Transforming Time Series Data for XGBoost

XGBoost requires data in a supervised learning format. For time series, this means creating features from past observations. The core technique involves generating lag features, which are the values of the target variable (`Puissance_P`) at previous time steps (e.g., 1 minute ago, 5 minutes ago, etc.).

The `add_lags` Function

A crucial helper function, often called `add_lags`, is needed. This function takes your time series DataFrame and the target column name, adding new columns representing the lagged values. It's essential to decide which lags are relevant (e.g., recent values, hourly patterns, daily patterns).


import pandas as pd
import numpy as np

def add_lags(df, target_col='Puissance_P', lags=[1, 5, 15, 30, 60]):
    """
    Adds lag features to a DataFrame based on the target column.

    Args:
        df (pd.DataFrame): DataFrame with a datetime index and the target column.
        target_col (str): Name of the column to create lags for.
        lags (list): List of integers representing the lag periods (in steps).

    Returns:
        pd.DataFrame: DataFrame with added lag columns and rows with NaNs dropped.
    """
    df_lags = df.copy()
    for lag in lags:
        df_lags[f'{target_col}_lag_{lag}'] = df_lags[target_col].shift(lag)
    # Drop rows where any lag feature is NaN, as they can't be used for training/prediction
    df_lags.dropna(subset=[f'{target_col}_lag_{lag}' for lag in lags], inplace=True)
    return df_lags

# Example Usage (assuming 'df' is your loaded DataFrame with 'Puissance_P')
# df_with_lags = add_lags(df, target_col='Puissance_P', lags=[1, 2, 3, 5, 10, 15, 30, 60])
# X_all = df_with_lags[[col for col in df_with_lags.columns if col.startswith(f'{target_col}_lag_')]]
# y_all = df_with_lags[target_col]

After applying `add_lags`, you separate your data into `X_all` (the lag features and potentially other time-based features like hour of day, day of week) and `y_all` (the target `Puissance_P` values). This prepared data forms the basis for training our global model.

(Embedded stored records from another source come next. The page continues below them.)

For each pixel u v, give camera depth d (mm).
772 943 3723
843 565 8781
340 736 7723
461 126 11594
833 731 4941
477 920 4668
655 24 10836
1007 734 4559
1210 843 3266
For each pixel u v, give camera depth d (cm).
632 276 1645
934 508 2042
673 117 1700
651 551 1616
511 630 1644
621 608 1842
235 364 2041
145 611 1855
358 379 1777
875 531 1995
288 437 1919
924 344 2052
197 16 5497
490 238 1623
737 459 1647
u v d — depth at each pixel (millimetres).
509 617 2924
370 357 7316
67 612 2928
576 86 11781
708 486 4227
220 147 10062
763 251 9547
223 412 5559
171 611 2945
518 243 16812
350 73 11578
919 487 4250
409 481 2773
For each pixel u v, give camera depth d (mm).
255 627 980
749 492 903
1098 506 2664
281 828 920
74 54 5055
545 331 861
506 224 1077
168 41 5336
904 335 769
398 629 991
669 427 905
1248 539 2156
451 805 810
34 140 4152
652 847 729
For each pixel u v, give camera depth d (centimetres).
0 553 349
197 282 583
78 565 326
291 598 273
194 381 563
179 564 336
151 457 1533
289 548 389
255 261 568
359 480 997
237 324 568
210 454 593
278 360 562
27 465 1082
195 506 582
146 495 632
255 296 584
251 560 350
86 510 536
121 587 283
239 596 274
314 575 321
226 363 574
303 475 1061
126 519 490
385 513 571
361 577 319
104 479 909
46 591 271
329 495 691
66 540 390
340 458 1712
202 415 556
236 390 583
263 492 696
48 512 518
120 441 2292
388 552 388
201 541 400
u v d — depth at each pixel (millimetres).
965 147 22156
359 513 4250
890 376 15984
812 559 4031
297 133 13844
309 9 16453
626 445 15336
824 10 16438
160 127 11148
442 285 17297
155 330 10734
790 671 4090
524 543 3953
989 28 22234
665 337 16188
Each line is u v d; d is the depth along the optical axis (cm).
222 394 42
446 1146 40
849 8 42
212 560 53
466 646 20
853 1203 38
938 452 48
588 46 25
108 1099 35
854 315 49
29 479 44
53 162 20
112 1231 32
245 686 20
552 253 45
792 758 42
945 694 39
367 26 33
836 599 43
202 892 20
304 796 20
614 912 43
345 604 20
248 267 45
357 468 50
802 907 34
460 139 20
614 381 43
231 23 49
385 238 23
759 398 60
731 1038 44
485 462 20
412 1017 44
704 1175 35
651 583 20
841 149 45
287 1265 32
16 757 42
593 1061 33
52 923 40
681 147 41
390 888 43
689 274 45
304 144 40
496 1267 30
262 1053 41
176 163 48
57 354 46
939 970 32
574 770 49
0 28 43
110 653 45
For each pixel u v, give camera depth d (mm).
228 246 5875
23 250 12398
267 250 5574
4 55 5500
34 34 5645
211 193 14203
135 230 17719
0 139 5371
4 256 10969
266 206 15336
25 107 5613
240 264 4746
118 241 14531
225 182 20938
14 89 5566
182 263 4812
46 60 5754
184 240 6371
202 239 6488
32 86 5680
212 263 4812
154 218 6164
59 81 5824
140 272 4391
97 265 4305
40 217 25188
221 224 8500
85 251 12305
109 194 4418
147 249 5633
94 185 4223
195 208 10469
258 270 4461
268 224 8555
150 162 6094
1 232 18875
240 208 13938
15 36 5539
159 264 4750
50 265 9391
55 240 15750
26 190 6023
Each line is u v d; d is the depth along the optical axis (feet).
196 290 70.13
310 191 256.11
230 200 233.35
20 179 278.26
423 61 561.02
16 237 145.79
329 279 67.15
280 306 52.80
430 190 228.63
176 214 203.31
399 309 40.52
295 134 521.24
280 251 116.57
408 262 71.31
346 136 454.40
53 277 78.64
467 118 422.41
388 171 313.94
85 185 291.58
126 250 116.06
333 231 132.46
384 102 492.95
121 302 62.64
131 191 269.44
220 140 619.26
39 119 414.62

Step 2: Building the Global XGBoost Model

Training on the Entire Historical Dataset

Instead of splitting data into traditional train/test sets for this specific workflow (where the goal is a production model trained on all available history), we train a single XGBoost model on the entire `X_all` and `y_all`. This "global" model learns the underlying patterns from all observed data.


import xgboost as xgb
import mlflow
import mlflow.xgboost

# Assume X_all and y_all are prepared Pandas DataFrames/Series

# Configure XGBoost Regressor
model = xgb.XGBRegressor(
    objective='reg:squarederror', # Objective function for regression
    n_estimators=500,            # Number of boosting rounds (trees)
    learning_rate=0.05,          # Step size shrinkage
    max_depth=6,                 # Maximum depth of a tree
    subsample=0.8,               # Fraction of samples used for fitting the individual base learners
    colsample_bytree=0.8,        # Fraction of features used for fitting the individual base learners
    random_state=42,             # Seed for reproducibility
    n_jobs=-1                    # Use all available CPU cores
)

# Train the model
print("Training the global XGBoost model...")
model.fit(X_all, y_all)
print("Model training complete.")

# --- MLflow Integration Starts Here ---

mlflow_experiment_name = "Global_Puissance_P_Forecasting"
mlflow.set_experiment(mlflow_experiment_name)

model_name = "XGBoost_Puissance_Forecaster"

print(f"Starting MLflow run for experiment: {mlflow_experiment_name}")
with mlflow.start_run(run_name="Global_XGB_Training_Run") as run:
    print("Logging parameters...")
    mlflow.log_params(model.get_params()) # Log model hyperparameters

    # Calculate residuals on training data for PI calculation later
    print("Calculating training residuals...")
    train_predictions = model.predict(X_all)
    residuals = y_all - train_predictions
    residual_std_dev = residuals.std()
    print(f"Residual Standard Deviation: {residual_std_dev}")
    mlflow.log_metric("residual_std_dev", residual_std_dev) # Log residual std dev

    # Log and register the model
    print(f"Logging and registering model as: {model_name}")
    mlflow.xgboost.log_model(
        xgb_model=model,
        artifact_path="xgboost-model", # Subdirectory within the run's artifacts
        registered_model_name=model_name
    )
    run_id = run.info.run_id
    print(f"MLflow Run ID: {run_id}")

print("MLflow run finished.")

This code trains the `XGBRegressor` and immediately integrates with MLflow, logging parameters and the crucial residual standard deviation needed for prediction intervals, before logging and registering the model artifact.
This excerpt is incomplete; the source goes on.